[Dataset entries]
* * *

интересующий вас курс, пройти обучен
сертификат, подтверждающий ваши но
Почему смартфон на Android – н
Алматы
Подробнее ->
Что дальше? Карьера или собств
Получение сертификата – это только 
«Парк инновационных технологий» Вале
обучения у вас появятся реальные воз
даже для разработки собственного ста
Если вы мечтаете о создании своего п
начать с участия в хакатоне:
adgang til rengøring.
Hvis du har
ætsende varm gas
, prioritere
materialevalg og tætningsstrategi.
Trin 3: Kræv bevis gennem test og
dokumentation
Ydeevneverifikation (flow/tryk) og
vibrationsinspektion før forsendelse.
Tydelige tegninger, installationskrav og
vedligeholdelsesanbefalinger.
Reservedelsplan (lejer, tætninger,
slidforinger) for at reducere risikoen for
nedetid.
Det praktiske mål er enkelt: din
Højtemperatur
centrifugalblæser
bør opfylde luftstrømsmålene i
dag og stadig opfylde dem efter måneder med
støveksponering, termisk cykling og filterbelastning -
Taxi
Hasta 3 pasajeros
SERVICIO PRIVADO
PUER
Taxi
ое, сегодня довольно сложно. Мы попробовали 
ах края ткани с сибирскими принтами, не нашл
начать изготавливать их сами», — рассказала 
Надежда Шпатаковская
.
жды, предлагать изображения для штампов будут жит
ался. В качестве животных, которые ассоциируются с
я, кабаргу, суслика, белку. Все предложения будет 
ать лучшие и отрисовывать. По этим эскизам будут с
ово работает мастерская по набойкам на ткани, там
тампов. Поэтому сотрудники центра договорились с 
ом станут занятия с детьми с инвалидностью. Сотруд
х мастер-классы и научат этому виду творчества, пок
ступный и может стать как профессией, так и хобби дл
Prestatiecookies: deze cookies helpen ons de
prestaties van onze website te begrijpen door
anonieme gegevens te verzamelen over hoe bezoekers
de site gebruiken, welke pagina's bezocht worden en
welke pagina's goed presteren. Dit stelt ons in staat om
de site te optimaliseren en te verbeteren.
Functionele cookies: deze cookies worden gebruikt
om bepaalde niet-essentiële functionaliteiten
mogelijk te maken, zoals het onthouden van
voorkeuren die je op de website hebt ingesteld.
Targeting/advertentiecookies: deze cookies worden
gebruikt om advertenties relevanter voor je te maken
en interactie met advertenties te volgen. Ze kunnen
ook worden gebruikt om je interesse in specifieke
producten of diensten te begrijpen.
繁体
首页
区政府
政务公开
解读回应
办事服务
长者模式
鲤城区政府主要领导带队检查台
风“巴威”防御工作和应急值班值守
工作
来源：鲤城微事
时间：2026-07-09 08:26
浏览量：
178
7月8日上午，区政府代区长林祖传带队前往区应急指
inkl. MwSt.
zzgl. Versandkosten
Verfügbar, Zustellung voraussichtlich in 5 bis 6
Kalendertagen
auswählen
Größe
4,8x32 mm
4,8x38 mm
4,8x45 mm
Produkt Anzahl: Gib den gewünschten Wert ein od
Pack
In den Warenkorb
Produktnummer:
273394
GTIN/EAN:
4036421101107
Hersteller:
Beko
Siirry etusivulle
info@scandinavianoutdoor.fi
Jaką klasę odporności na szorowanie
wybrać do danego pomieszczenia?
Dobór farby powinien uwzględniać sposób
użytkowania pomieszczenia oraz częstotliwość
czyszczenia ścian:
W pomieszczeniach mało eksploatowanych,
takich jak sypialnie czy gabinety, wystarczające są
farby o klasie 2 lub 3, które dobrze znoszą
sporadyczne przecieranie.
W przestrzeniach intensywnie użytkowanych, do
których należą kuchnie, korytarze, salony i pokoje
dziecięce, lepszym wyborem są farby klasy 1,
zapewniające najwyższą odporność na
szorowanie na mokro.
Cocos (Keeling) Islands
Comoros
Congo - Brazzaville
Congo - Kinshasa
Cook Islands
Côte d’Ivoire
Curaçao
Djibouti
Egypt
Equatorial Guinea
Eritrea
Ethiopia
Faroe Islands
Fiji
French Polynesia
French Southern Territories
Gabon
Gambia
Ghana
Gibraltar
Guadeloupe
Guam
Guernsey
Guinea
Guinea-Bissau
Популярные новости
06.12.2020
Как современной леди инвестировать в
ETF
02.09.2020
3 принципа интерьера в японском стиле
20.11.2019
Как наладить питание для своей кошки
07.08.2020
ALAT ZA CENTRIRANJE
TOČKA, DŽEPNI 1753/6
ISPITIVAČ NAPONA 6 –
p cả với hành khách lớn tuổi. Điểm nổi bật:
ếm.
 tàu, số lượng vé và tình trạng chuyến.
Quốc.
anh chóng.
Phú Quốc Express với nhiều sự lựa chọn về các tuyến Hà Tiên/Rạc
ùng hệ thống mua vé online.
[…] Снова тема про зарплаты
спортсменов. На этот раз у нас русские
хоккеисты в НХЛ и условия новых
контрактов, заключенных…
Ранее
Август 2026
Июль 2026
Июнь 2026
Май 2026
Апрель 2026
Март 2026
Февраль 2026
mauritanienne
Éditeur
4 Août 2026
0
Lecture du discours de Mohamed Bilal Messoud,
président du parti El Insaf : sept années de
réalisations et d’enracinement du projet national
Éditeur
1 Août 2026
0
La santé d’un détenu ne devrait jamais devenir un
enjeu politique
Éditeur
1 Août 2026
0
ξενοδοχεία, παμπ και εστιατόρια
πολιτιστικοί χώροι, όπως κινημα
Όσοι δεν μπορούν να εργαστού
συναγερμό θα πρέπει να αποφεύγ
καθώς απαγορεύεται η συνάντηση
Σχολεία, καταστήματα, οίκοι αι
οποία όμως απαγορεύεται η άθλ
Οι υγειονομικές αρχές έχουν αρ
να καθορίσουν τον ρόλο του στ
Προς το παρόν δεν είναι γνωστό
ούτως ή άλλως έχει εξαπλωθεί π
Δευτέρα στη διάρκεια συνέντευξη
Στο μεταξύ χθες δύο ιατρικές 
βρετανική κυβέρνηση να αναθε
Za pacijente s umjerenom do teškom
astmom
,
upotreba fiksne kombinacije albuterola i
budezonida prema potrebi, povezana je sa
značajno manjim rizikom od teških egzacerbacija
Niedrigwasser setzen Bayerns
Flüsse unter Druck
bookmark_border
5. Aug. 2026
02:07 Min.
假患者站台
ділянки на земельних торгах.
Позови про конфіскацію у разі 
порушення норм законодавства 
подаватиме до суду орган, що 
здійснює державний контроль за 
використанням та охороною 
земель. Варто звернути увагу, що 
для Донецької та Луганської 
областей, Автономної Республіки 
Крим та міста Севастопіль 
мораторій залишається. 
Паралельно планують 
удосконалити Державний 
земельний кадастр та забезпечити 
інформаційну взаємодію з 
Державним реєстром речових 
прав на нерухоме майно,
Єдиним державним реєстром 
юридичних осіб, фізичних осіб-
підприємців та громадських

* * *

- [Problem statement] Could you gather every line from the listing above that contains the string "cookies"? Case counts.

- [Reply]
Prestatiecookies: deze cookies helpen ons de
Functionele cookies: deze cookies worden gebruikt
Targeting/advertentiecookies: deze cookies worden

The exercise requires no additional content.